I went for a walk in Woodford with my friend Sue, who lives there but doesn’t like to be photographed (at least not from the front).
Down at the station there was Popeye,
and up on the Green there was Winston Churchill
and in between there was much to fascinate the urban or suburban walker; this kind of thing:
But I had given myself a small mission, to see the house of James Hilton, the author of the novel Lost Horizon. He was living in Oak Hill Gardens when he wrote that book (now part of Woodford, but part Walthamstow at the time. He was also there when he wrote his other greatest hit Goodbye, Mr. Chips.
Now, I suspect few youngsters and even quite a few oldsters are unfamiliar with Lost Horizon although as you see, Hilton was once famous enough that his name was thought powerful enough to sell booze.
But everybody’s surely heard of Shangri-La, the mythical Tibetan kingdom run by lamas, where people can live to an unheard of great age. It’s still a surprisingly readable book - I just read it - and it seems extremely modern in a lot of respects. The sexual politics are inevitably a bit dodgy, the racial politics less dodgy than you might expect.

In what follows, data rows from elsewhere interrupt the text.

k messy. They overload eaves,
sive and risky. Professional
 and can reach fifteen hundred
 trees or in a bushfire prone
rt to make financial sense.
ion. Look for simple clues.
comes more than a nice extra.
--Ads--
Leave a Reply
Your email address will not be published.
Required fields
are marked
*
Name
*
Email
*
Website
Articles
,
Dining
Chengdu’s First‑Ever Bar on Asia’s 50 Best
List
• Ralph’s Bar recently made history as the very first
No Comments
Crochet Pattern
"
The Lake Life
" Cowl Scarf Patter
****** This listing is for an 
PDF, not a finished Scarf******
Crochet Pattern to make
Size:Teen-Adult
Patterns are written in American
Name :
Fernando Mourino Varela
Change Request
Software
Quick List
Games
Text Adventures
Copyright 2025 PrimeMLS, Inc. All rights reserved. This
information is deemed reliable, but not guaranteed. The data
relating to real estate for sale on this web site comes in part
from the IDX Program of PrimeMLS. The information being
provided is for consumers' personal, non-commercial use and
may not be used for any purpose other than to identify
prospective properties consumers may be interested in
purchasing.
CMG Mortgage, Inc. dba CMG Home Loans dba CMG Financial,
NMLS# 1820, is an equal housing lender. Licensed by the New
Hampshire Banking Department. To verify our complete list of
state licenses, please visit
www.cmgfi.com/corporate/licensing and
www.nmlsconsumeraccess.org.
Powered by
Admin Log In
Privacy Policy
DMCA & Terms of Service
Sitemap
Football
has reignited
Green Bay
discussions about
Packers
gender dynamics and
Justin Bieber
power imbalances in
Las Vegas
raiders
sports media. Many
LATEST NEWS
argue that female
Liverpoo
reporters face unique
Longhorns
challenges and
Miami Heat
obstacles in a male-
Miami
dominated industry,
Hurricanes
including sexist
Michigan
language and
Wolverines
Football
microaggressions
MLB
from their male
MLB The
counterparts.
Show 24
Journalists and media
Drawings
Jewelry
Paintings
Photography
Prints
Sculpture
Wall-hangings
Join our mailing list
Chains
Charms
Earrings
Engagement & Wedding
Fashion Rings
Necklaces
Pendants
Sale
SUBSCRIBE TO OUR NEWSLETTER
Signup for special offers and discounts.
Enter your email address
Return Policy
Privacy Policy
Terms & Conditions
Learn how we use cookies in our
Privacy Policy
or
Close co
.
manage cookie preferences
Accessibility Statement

There’s a film too, starring Ronald Coleman as the heroic Conway, directed by Frank Capra, which is ruthlessly unfaithful to the original – the missionary from the novel becomes a floozy, Conway suddenly has a brother, and Edward Everett Horton pops up as a paleontologist.
Actually there's a later film, a musical version (OMG), starring Peter Finch and Liv Ullman which is generally said to be cosmically awful.
The book was written in the winter of 1932 when Hilton already knew that things were already looking bleak for the world, even from the suburban outpost in Walthamstow, and he imagined a place where a small pocket of civilization could survive however terrible the approaching cataclysm.
It wasn’t hard to find James Hilton’s house – it has a blue plaque, and whoever lives in the house now isn’t shy about expressing their personality. And if you look closely you can see a skeleton hanging in the front window. and it could be a leftover from Halloween but since my visit was in February they’ve obviously grown fond of having it around. Their mailbox, if that's what is, is impressive too.
Woodford is about as suburban and respectable a place as you can imagine, and although I haven’t been able to find any comments Hilton made about the place, his description of Shangri-La seems extraordinary sounds very much like Middle England.
Chang explains how things are in Shangri-La: “If I were to put it into a very few words, my dear sir, I should say that our prevalent belief is in moderation. We inculcate the virtue of avoiding excesses of all kinds -even including, if you will pardon the paradox, excess of virtue itself … And I think I can claim that our people are moderately sober, moderately chaste and moderately honest.” This sounds more Church of England vicar than Tibetan lama.
And Chang describes the lack of crime in Shangri-La, attributing it to the fact that only serious things were considered crimes and “partly because everyone enjoyed a sufficiency of everything he could reasonably desire.”
You think it’s starting to go off the rails a bit when Chang says, “You English inculcate the same feeling in your publics schools,” but then there’s a wonderful swerve, as he says, “but not I fear for the same things. The inhabitants of our valley, for instance feel that it is ‘not done’ to be inhospitable to strangers, to dispute acrimoniously, or to strive for priority amongst one another. The idea of enjoying what your English headmasters call the mimic warfare of the playing field would seem to them entirely barbarous, indeed, a sheer wanton simulation of all the lower instincts.” By which I suppose we can assume Hilton wasn’t good at sports.
Hilton became a very successful Hollywood screen writer and moved to California, where he won an Oscar for the script of Mrs. Miniver but interestingly (to me) he didn’t live in Beverley Hills or the Hollywood Hills where so many successful writers go; for the last ten years of his life (he died youngish, aged 54) he lived in Long Beach, in a bungalow on Argonne Avenue. I haven’t been able to find the number of the house, but part of the street looks like this on Streetview:
I’ve certainly walked around in Long Beach, though not down Argonne Street, and it’s a very different kind of suburbia from Woodford (or Walthamstow), but it’s still a member of the species.
Even at the time it evidently seemed an odd place for an Oscar-winning writer to make his home and Hilton was happy to explain in an interview: “I want to live in America. I want to write about it. You can’t get the feel of the country from Hollywood, so I came to Long Beach.”
Perhaps the same could be said about England and Woodford. Depending on how you slice it, Hilton either came a long way or not very far at all. That horizon wasn’t so lost, or distant, after all.